Today, the site is once again the center of attention.  Just over two weeks ago it leaked over 76,000 classified documents on the Afghan war. 

The hostile insurgency in Afghanistan known as the Taliban lauded the leak, saying that they would use it to identify and "punish" locals who cooperated with the U.S.  Soon after they murdered a tribal elder and threatened many other local leaders.  While it is unclear whether they actually identified the individual via references in the documents, or are merely trying to get under the U.S. Armed Forces leadership's skin, the leak seems to be giving the insurgency much needed ammo against their U.S. foes.
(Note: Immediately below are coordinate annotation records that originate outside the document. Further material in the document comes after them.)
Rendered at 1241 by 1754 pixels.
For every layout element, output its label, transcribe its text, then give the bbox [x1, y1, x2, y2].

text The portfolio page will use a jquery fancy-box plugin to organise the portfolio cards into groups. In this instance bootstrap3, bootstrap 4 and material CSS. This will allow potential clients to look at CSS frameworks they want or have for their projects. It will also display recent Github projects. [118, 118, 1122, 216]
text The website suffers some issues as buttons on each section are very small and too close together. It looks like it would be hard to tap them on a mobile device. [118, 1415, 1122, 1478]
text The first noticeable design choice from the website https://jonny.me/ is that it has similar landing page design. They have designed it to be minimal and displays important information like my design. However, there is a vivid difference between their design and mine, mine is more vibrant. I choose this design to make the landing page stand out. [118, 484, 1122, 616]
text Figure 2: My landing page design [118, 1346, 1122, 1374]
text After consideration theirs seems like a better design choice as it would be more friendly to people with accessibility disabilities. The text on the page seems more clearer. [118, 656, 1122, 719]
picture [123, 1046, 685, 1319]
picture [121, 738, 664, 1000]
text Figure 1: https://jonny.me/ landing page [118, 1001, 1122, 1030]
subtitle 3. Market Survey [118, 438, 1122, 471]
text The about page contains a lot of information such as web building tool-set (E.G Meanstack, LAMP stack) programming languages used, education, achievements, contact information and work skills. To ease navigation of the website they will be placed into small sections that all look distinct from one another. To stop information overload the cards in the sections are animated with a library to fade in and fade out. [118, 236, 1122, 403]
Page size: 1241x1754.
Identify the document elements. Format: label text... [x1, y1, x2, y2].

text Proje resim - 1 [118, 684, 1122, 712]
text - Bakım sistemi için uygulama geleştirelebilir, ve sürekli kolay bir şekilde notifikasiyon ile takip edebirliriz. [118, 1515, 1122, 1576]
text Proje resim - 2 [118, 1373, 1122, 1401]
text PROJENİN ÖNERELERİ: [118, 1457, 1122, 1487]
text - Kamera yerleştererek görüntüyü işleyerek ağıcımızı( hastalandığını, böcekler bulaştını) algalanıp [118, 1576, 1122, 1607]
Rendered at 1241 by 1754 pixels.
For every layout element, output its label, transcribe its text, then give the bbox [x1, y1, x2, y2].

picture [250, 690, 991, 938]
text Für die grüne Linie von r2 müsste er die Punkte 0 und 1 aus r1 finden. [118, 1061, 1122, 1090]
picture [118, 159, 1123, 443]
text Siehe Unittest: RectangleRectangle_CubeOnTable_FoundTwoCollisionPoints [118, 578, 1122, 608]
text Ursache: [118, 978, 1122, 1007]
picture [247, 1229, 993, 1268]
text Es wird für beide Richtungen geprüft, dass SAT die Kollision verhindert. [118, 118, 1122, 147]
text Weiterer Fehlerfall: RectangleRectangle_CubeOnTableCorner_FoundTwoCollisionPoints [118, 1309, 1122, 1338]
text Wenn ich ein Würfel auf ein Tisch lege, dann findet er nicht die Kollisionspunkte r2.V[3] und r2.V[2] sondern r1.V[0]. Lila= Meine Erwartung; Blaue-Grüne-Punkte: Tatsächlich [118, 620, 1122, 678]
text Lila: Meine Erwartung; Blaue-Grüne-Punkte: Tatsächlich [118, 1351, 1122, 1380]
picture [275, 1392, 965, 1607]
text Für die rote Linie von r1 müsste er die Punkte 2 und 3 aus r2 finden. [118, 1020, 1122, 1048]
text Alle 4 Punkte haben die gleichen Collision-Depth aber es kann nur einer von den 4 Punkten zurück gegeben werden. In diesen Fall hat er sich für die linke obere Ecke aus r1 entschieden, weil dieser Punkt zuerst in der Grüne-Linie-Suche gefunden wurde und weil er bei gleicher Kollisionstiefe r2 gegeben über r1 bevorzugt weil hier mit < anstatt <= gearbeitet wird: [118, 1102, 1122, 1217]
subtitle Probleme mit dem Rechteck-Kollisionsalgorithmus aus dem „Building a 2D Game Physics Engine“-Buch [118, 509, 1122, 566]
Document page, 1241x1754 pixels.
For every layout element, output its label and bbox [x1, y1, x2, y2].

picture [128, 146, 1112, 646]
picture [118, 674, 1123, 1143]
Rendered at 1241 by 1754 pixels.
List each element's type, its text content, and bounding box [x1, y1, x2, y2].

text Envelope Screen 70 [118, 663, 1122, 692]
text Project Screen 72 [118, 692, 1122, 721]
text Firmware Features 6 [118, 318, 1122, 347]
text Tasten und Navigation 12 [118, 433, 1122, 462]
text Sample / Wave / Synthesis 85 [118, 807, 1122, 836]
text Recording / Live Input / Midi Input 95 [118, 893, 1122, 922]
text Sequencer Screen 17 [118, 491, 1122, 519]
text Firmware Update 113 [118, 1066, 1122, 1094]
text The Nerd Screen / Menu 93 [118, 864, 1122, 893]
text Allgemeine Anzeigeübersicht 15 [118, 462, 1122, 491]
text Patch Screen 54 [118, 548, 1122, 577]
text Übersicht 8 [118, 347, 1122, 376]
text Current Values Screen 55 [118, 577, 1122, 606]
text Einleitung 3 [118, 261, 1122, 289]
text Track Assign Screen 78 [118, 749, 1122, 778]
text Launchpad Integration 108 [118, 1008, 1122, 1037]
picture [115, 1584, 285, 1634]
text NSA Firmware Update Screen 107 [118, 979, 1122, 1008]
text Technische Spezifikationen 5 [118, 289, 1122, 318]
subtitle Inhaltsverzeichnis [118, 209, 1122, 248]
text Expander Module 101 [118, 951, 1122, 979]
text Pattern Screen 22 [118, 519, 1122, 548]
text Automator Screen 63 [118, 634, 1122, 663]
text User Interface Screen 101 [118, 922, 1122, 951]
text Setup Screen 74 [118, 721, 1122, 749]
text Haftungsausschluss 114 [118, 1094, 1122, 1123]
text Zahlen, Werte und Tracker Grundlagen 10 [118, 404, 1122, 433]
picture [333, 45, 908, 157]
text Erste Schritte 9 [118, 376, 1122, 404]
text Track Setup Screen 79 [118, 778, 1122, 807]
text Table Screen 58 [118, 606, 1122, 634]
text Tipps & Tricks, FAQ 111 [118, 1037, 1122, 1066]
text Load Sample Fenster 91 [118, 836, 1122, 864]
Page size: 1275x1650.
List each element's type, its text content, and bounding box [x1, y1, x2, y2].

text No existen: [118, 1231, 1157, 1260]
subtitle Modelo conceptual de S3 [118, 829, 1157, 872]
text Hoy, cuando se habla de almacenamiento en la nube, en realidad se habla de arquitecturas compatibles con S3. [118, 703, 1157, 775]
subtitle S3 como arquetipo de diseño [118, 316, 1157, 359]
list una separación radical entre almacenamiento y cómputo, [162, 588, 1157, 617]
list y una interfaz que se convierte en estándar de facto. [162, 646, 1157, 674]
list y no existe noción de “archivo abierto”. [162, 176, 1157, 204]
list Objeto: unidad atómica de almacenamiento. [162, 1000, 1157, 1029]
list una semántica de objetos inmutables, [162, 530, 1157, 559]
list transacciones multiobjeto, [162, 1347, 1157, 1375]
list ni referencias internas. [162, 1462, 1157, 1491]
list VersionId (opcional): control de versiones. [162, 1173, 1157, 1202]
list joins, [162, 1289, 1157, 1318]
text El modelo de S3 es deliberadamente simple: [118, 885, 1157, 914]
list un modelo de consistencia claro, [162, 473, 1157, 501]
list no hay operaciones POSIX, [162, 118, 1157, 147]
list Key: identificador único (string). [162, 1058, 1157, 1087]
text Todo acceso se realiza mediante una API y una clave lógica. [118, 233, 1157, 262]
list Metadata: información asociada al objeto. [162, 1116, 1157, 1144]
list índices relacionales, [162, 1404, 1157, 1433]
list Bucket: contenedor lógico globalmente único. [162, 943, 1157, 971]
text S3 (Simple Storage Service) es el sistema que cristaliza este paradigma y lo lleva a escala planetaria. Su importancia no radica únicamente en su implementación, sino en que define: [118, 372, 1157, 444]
Unfazed, Wikileaks is pressing ahead.  This week it aired an interview with Ethan McCord, a solider involved with the 2007 Apache helicopter attack, which Wikileaks dubbed "Collateral Murder".  McCord was the soldier who reported finding an AK-47 and RPG launcher among the killed civilians -- which some used argued showed the soldiers involved followed procedure. 

McCord, in the video counters this argument, saying civilians regularly carry and proudly show off such weapons in Baghdad.  He said they did not appear hostile when the attack was initiated and he emotionally recalls pick glass from the eyes of a 4-year-old girl after the attack.

That's just the warmup -- Wikileaks plans to soon air 15,000 additional classified documents on the Afghan conflict.  The site previously had indicated that it was withholding these documents as they might endanger U.S. allies.  Apparently it has since abandoned such concerns, and is planning on releasing the documents, according to an Aug. 8 interview with a man who goes by the name Daniel Schmitt and claims to be among Wikileaks' five full-time employees.

Convicted computer criminal and site founder Assange commented in subsequent Associated Press interview, "We have a duty to the people most directly affected by this material, the people of Afghanistan and the course of this war which is killing hundreds every week. We have a duty to the broader historical record and its accuracy and its integrity. And we have a duty to our sources to try and protect them where we can."

On Sunday the top US military commander in Afghanistan, General David Petraeus, blasted the leak, stating, "As we have looked through it more and more, there are source names and in some cases there are actual names of individuals with whom we have partnered in difficult missions in difficult places.  And obviously, that is very reprehensible."

Adm. Mike Mullen, chairman of the Joint Chiefs of Staff confirmed earlier this month that the U.S. was taking steps to protect its allies in Afghanistan who might be endangered by the leak.

As the new leak approaches, it appears public sentiment within the U.S. is shifting against Wikileaks.  A FoxNews poll showed 66 percent of Americans thought the site should be condemned for the leak, while only 21 percent said it should be praised.  In total 76 percent of those who identified themselves as independent voters, 73 percent of those who identified themselves as Republicans, and 57 percent of those who identified themselves as Democrats condemned the leak of classified military documents.  Also 61 percent indicated that they believe the individual who leaked the documents committed treason, while only 29 percent disagreed.

Some individuals do support the site's actions, though.  Posting on the video of McCord's interview, a user "illrated213" writes:
how about instead of punishing someone with bravery for leaking this video out, does the u.s. or the soldiers responsible get punished???? no.... thats right, usa never does wrong.....im ahamed (sic) to be an american.....p.s. FUCK OUR GOVERNMENT!!!!
In related news, Assange told Swedish news agency TT that he was seeking a publishing license in Sweden in order to receive protection under local whistleblower laws.  Wikileaks has a number of servers in Sweden, which host much of is content.  Assange states, "We're dealing with organizations that don't obey the law.  We're dealing with intelligence agencies."